観光業界への大打撃
新型コロナウイルスの影響によって、多くの産業が多大な影響を受けている。影響の大きさを考えると、真っ先に挙がる産業の一つが観光業であり、新型コロナウイルス関連において、特に大きな影響を受けていることは間違いない。
ホワイト・ベアー・ファミリーの(以後WBF)グループ会社であるWBFホテル&リゾーツの倒産は記憶に新しい。2019年3月期の売上高が約48億円計上していた企業が民事再生法の適用を申請したのだ。
これは単に大手企業の問題ではなく、地方で観光アクティビティを営む業者や、観光客を主な顧客としていた小売店の問題でもある。
今までの「観光立国」の見直し
今まで観光庁は2008年から「観光立国推進法」を策定し、観光立国の実現に向けて国外へのPRや国内観光業者の多言語対応へのサポートを行なってきた。

== 提供資料 ==
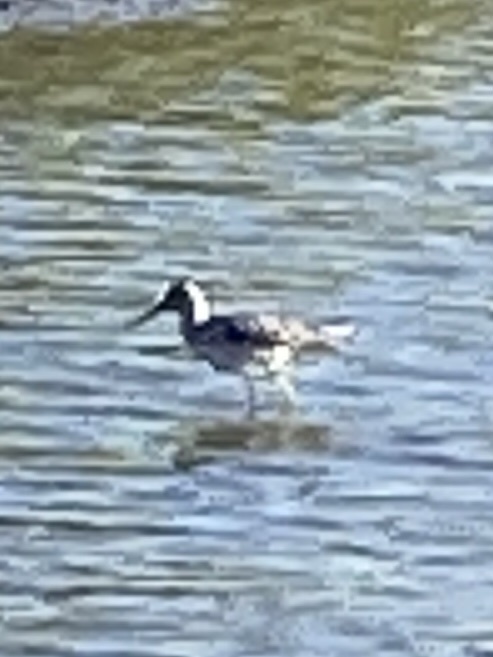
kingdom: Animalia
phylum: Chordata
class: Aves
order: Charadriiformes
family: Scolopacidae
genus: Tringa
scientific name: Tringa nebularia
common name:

== 課題の要件 ==
1. 提示文から、「ホワイト・ベアー・ファミリー」で始まり「へのサポートを行なってきた。」までの部分を、一字一句そのまま抜き出してください。
2. 提示文によると、観光庁は何年から「観光立国推進法」を策定していますか。

== 項目別の解答 ==
1.
ホワイト・ベアー・ファミリーの(以後WBF)グループ会社であるWBFホテル&リゾーツの倒産は記憶に新しい。2019年3月期の売上高が約48億円計上していた企業が民事再生法の適用を申請したのだ。
これは単に大手企業の問題ではなく、地方で観光アクティビティを営む業者や、観光客を主な顧客としていた小売店の問題でもある。
今までの「観光立国」の見直し
今まで観光庁は2008年から「観光立国推進法」を策定し、観光立国の実現に向けて国外へのPRや国内観光業者の多言語対応へのサポートを行なってきた。

2. 2008年からです。